> [Instrucciones]
[A] ¿Qué sentenciaba Antonio Machado sobre España, según el fragmento sobre las dos Iberias?
[B] Prosiga el fragmento sobre las dos Iberias a partir de su última oración.

> [Fragmento del texto]
************
En pocas horas, una Iberia pasó del desconcierto a la indignación, de la incredulidad a la resignación y de ahí a la resiliencia. Algunos íberos recuperaron sus instintos básicos, de la reflexión pasaron a la acción y mostraron su verdadero carácter indómito e irreductible. Nuestra raza, esa “vieja amiga del sol”, que diría Manuel Machado, se adapta a cualquier circunstancia con voluntad férrea. Ese íbero, con “su espíritu burlón y su alma inquieta”, es ingenuo e indolente, lo cual lo absuelve de equivocarse, pues la culpa siempre es de otros.
En pocas horas, la otra Iberia, la de Antonio Machado, quien sentenciaba que “en España, de cada diez cabezas, nueve embisten y una piensa”, mantuvo firme el pulso y, desde la tranquilidad y la abnegación, intentó controlar el caos no generando entropía. Son esos íberos que saben lo que hay que hacer y hacen lo que tienen que hacer, con seguridad y honestidad, sin titubeos; o también esos íberos que, al menos, no molestan ni cuestionan, ni critican por criticar, aguardando pacientemente el devenir de los acontecimientos.
El caso es que la mayoría volvió a sentir cierta vulnerabilidad y, lo que es peor, a padecer de nuevo la incertidumbre ante la falsa sensación de control del tiempo. En muchos casos, aparecieron algunos fantasmas de la pandemia, pregunten en hospitales y otros servicios básicos, que activaron protocolos de emergencia, actuando profesionalmente. Y, como siempre, afloró lo mejor y lo peor del paradójico ser humano, la máxima solidaridad y los mínimos escrúpulos, el egoísmo y la generosidad, la amabilidad y la estupidez, la sensatez y la imbecilidad. Eros y Thanatos, Yin y Yang.
Fue el día de los transistores (algunos recordaron aquella lejana noche), de parques con niños jugando y calles llenas de gente paseando. Fue una tarde de estantes vaciados en las tiendas, de comunicación tradicional, de personas hablando y saludándose; una tarde de lectura y juegos de mesa. Fue una noche de cenas frías a la luz de las velas y de contemplación de estrellas gracias a la oscuridad, hasta que de madrugada o cerca del amanecer, según el sitio, se hizo otra vez la luz y volvieron las prisas, la (in)comunicación digital y el ruido mediático, el tiempo regulado, la anodina normalidad.
************
> [Material proporcionado]

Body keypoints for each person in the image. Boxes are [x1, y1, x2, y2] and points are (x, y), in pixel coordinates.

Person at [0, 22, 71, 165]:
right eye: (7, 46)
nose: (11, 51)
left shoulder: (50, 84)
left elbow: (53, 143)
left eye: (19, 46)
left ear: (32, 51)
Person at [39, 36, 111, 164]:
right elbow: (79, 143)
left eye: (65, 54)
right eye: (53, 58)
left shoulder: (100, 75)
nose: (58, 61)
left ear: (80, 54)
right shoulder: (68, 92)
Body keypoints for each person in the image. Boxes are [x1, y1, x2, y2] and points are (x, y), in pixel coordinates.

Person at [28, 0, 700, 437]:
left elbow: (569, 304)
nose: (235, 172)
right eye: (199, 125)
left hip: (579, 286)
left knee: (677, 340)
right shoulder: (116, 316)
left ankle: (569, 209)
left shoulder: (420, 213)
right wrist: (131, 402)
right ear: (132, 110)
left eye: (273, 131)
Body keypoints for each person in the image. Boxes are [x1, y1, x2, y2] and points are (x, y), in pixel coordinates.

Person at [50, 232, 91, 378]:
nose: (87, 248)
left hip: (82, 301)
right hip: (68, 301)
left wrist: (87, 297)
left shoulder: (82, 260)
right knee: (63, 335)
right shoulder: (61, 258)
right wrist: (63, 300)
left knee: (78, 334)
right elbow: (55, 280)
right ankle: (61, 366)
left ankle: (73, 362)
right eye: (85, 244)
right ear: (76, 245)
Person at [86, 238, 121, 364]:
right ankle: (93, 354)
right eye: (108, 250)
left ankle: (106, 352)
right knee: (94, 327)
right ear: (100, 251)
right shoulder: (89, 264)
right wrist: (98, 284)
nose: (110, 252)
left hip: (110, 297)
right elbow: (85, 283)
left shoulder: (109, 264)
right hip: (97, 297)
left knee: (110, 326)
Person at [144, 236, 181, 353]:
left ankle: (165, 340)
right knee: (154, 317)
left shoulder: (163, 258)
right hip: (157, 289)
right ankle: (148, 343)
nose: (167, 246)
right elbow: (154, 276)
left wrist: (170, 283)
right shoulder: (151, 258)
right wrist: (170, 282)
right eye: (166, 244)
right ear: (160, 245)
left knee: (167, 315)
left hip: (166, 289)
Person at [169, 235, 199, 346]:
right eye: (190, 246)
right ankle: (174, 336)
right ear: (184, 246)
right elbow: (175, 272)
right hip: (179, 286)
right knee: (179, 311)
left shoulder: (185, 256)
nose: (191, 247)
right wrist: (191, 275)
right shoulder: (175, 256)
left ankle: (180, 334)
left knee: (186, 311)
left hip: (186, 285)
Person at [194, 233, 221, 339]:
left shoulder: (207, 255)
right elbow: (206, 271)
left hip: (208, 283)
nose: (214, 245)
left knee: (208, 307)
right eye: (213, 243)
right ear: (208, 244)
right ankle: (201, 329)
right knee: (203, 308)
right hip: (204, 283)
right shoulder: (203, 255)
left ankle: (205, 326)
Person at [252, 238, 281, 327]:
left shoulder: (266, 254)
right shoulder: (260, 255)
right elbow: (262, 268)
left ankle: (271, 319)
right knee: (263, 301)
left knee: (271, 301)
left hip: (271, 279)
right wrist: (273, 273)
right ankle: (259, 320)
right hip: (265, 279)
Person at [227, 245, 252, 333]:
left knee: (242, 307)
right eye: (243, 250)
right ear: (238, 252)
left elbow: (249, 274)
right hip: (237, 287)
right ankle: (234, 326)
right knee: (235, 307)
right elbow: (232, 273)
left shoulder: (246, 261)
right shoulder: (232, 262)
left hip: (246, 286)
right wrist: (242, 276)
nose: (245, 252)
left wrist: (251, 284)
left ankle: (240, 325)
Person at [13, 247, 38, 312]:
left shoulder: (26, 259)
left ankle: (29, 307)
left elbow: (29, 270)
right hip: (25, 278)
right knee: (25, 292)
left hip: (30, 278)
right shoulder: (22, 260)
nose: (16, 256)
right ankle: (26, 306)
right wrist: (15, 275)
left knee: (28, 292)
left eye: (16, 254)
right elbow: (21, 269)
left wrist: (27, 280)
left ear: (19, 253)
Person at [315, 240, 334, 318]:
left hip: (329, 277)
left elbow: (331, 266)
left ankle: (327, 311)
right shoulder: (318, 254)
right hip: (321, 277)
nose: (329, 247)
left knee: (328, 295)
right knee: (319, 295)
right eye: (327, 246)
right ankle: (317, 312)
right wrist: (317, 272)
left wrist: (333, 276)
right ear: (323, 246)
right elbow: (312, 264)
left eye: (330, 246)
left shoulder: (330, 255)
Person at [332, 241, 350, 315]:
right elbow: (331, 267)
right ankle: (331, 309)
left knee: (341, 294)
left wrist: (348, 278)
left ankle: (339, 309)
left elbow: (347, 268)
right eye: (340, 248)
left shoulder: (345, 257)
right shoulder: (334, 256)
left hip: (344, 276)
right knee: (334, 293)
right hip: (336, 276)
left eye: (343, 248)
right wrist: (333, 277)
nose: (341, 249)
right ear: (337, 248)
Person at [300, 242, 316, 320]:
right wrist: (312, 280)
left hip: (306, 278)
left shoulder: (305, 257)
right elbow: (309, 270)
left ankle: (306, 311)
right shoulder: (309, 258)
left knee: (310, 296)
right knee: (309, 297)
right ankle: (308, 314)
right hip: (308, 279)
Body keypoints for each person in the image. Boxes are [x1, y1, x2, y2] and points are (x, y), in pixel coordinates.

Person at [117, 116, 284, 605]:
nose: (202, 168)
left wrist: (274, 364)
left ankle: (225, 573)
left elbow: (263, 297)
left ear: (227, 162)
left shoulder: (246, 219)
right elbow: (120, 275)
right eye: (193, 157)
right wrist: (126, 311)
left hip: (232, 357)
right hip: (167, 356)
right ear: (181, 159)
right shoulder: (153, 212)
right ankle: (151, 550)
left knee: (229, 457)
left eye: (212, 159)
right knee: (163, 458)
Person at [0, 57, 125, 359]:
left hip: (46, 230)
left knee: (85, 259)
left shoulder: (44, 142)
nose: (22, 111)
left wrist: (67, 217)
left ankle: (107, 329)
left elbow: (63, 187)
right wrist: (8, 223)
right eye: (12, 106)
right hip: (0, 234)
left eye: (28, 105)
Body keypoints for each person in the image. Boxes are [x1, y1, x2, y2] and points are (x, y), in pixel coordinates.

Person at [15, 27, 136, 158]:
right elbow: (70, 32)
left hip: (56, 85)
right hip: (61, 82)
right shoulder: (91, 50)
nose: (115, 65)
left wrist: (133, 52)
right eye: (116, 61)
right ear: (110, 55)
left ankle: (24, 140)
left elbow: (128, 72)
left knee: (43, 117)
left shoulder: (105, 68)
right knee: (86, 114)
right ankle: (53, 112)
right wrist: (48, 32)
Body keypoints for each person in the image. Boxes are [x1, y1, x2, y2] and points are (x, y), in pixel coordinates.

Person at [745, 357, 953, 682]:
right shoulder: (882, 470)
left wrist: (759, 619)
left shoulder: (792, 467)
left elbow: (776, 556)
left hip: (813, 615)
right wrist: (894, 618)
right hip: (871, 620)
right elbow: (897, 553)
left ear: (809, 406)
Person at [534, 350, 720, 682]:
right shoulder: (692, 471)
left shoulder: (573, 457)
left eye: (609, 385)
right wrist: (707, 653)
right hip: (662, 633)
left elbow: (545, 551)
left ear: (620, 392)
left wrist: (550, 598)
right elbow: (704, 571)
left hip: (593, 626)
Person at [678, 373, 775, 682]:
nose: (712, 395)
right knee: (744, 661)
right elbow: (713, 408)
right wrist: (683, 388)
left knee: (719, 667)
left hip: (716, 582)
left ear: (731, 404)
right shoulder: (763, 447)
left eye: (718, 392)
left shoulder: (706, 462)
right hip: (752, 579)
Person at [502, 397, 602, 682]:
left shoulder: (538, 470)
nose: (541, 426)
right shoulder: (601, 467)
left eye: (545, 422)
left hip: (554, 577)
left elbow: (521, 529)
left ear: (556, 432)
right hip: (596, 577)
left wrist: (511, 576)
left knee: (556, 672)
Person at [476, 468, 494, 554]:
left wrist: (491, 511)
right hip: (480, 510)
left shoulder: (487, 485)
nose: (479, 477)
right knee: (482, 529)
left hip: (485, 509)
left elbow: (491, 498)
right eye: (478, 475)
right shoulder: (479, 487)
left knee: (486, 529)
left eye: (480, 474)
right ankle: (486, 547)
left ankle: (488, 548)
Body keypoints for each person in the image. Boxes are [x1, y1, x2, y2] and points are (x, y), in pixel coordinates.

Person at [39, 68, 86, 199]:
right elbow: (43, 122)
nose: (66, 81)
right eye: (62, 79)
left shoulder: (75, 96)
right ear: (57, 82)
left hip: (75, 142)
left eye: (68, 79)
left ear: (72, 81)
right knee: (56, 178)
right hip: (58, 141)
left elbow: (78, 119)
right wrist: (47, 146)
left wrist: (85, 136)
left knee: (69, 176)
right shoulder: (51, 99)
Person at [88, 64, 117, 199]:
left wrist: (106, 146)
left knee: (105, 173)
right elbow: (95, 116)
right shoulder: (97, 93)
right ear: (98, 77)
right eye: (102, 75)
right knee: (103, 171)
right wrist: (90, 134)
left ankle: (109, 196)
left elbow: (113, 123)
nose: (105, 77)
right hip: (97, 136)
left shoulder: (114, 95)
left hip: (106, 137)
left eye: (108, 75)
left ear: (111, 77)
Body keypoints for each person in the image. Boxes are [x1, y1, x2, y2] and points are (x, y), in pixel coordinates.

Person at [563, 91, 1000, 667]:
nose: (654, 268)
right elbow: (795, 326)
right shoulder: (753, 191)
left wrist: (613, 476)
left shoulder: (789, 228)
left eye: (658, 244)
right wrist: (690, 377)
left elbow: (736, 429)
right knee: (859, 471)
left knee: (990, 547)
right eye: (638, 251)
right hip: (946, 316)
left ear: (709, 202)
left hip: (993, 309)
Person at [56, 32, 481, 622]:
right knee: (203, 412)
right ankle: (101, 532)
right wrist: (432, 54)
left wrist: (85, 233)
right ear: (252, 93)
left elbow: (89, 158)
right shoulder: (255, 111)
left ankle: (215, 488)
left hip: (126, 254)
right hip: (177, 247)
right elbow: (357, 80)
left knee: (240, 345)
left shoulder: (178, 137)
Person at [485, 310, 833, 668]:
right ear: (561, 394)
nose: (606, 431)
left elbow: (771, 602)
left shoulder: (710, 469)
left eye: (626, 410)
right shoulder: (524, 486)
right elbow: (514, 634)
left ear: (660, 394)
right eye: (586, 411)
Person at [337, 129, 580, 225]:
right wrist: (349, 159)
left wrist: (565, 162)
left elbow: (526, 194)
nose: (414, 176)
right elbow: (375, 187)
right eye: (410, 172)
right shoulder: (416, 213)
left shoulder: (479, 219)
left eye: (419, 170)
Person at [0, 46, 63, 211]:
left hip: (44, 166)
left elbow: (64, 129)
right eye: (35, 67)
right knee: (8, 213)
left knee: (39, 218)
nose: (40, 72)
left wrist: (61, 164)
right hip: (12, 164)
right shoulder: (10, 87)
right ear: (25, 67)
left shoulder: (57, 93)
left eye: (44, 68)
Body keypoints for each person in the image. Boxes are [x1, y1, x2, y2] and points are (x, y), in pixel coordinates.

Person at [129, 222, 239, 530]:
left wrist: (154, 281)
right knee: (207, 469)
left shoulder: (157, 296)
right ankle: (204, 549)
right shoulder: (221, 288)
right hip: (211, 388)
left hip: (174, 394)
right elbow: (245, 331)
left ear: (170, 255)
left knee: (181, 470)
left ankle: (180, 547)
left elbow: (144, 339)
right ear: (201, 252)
************
> [Respuestas por tarea]
[A] Que en España, de cada diez cabezas, nueve embisten y una piensa.

[B]
Hasta hace no mucho, debido a la precariedad de acceso a recursos (precariedad que aún existe en muchas regiones y países), la vida era más sencilla y se vivía de manera más sensata. Parecía conformismo, pero era pura y dura adaptación al medio, a las circunstancias. Quizás demasiado rápidamente las cosas se han ido complicando, con burocracia estéril o automatismos. La vida se ha ido escondiendo tras las pantallas y las imágenes. La tecnología ha ido atrofiando nuestros sentidos y la informática filtrando nuestros sentimientos. Y cuando todo es tan aparentemente fácil y cómodo, simplemente se va la luz y todo se torna harto complejo.
A mí, me parece que el problema de la ausencia de luz no es tanto la oscuridad física, sino la psíquica, me explico, el problema no es que no se pueda ver, sino que no se quiera ver. Pienso que, independientemente de la luz, en esta época existe cierta ceguera colectiva, un no querer ver la realidad, un taparse los ojos, un alejarse de los problemas, un “tú amorra y tira palante”. Si la pandemia me recordó la actitud de los personajes del Ensayo sobre la ceguera, de José Saramago; este apagón me ha recordado la actitud de los personajes de En la ardiente oscuridad, de Antonio Buero Vallejo. A esos personajes, el refranero les recordaría que “no hay peor ciego que el que no quiere ver”, pues eso.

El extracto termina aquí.